This is a conceptual history and critique of the methods used in the United Kingdom to assess persons who are ill and in need of financial, moral and social support. I critique their foundations, as they have led to a system that claims to be evidence-based but is scientifically and philosophically so misguided that much harm to ill people has resulted.
Disabled people are at high risk for harm, as the complete assessment regime is perfectly suited to adversely affect them. A good way to see this is to begin with four statements that typify successive stages in the institutionalisation of the methods. I was surprised to find that one physician, Gordon Waddell, started this decline of scientific, philosophical, moral and political integrity.
Waddell could have avoided this by 1998 but he did not. Instead, he and his ideas became parts of the Establishment’s effort to destroy the Welfare State. An American Insurer, UNUM, helped out. I omit some interesting developments, especially the international assault on psychodynamics by behaviourists like Hans Eysenck in the UK and the American philosopher Adolf Grunbaum. Behaviorism prospered politically even after scholars, e.g. Noam Chomsky, successfully destroyed it.
1. “a medical model must also take into account the patient, the social context in which he lives, and the complementary system devised by society to deal with the disruptive effects of illness, that is, the physician’s role and the health care system. This requires a biopsychosocial model.” (George L. Engel, ‘The Need for a new Medical Model: A Challenge for Biomedicine.’ Science, 8 April 1977, Volume 196, Number 4286).
2a “Chronic low back pain disability can only develop with family and financial Support.”
2b “Depending on how you look at it, disability is illness behaviour, and illness behavior is disability).“
(Gordon Waddell, The Back Pain Revolution, first edition 1998, pp. 227, 170).
3 “You now have targets – we didn’t. You are audited – we didn’t know what that meant. Somebody looked at our work and we worked well, but we didn’t know what the standard was or whether we were achieving it” (Professor Mansel Aylward, Atos Origin Rapport, Conference Special, July 2004).

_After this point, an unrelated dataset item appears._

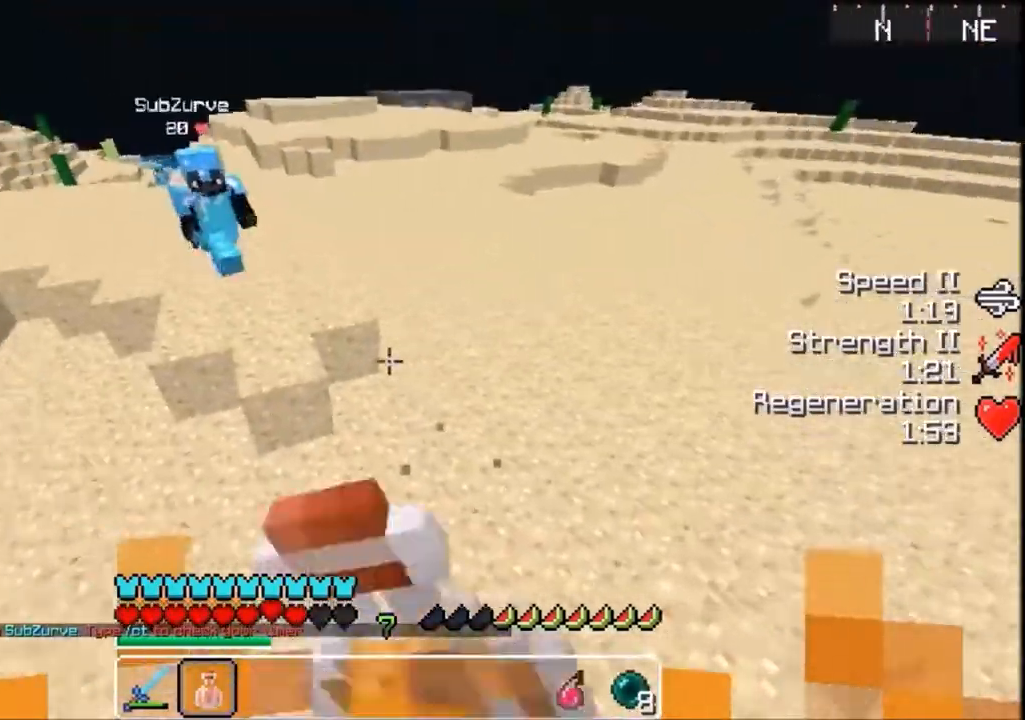
{"keys": ["a", "w"], "events": [[66, "s", "up"], [233, "w", "down"]]}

These highlight today’s ideology of treating work (labour) as necessary to social and personal well-being, in Northern Europe and America. They display aspects of one policy that is used to enforce and justify cruel work incentives and cuts to individuals’ benefits. The basic principle is to ignore physiological problems as much as possible, by replacing them with simple observable behavioural traits whose presence are claimed to show that one can work, even when in pain, distress and medical danger. I am no social scientist, but enough of a philosopher of science to explain what has happened. The political, economic and historical background has been wonderfully treated elsewhere .
George Engel proposed influential ideas of treatment and healing. They derive from the holistic approach of general systems theory that was popular in the USA between, roughly, 1950 and 1980. They explored the relations of internal parts of complex physical systems to each other and to the environment in which such systems exist. Only this totality could explain the functions and dysfunctions of a system. In medicine, this was Engel’s biopsychosocial model, an extension of Claude Bernard’s idea of the ‘internal milieu’ of a living organism. It is well meant, humane, but utopian by today’s standards. A healer (or staff) trained in social, psychological and biomedical studies would be needed to implement it (see 1). It would certainly be expensive. Moreover, societal barriers to proper treatment and a patient’s good life would have to be removed. it combines some counter-cultural, philosophical and strictly scientific ideas that appealed to many, in the ‘golden age’ between 1950 and 1979.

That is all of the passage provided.